Extracted data entries:
□ □ □ □ □ □ □

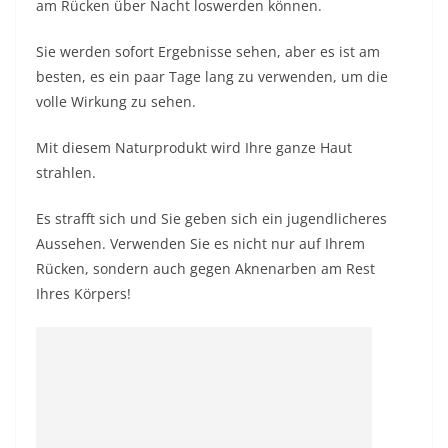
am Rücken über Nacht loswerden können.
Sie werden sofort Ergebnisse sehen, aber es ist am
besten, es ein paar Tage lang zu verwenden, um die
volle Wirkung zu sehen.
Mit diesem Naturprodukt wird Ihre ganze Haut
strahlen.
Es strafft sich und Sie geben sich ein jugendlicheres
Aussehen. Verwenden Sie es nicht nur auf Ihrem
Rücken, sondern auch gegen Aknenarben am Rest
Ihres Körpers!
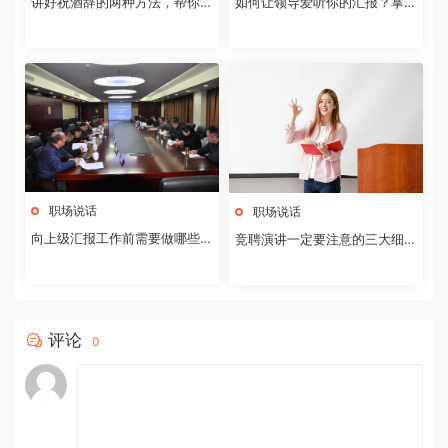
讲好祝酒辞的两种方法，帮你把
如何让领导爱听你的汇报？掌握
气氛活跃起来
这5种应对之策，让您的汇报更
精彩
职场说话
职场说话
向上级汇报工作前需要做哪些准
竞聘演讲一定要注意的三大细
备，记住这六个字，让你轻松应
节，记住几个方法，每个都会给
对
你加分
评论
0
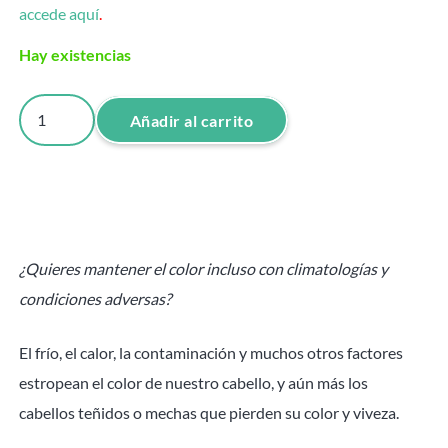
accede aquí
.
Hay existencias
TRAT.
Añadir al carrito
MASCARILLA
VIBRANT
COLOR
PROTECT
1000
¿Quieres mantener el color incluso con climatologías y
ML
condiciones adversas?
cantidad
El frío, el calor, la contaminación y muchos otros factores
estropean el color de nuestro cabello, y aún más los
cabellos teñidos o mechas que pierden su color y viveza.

□ □ □ □ □ □ □

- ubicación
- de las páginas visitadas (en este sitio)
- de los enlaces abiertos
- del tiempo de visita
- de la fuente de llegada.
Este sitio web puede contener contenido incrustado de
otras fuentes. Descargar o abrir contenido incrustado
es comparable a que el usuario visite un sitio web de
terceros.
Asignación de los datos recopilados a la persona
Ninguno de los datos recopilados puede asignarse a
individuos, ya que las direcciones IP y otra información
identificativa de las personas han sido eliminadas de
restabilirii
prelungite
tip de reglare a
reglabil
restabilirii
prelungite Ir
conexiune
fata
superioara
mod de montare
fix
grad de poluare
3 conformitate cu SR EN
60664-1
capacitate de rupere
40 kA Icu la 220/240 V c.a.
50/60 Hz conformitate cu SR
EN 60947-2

□ □ □ □ □ □ □

**Task objective:**
Repeat the lines word for word, starting with the line that has "am Rücken über Nacht loswerden können." and stopping after the line that has "Es strafft sich".

**Solution to this exercise:**
am Rücken über Nacht loswerden können.
Sie werden sofort Ergebnisse sehen, aber es ist am
besten, es ein paar Tage lang zu verwenden, um die
volle Wirkung zu sehen.
Mit diesem Naturprodukt wird Ihre ganze Haut
strahlen.
Es strafft sich und Sie geben sich ein jugendlicheres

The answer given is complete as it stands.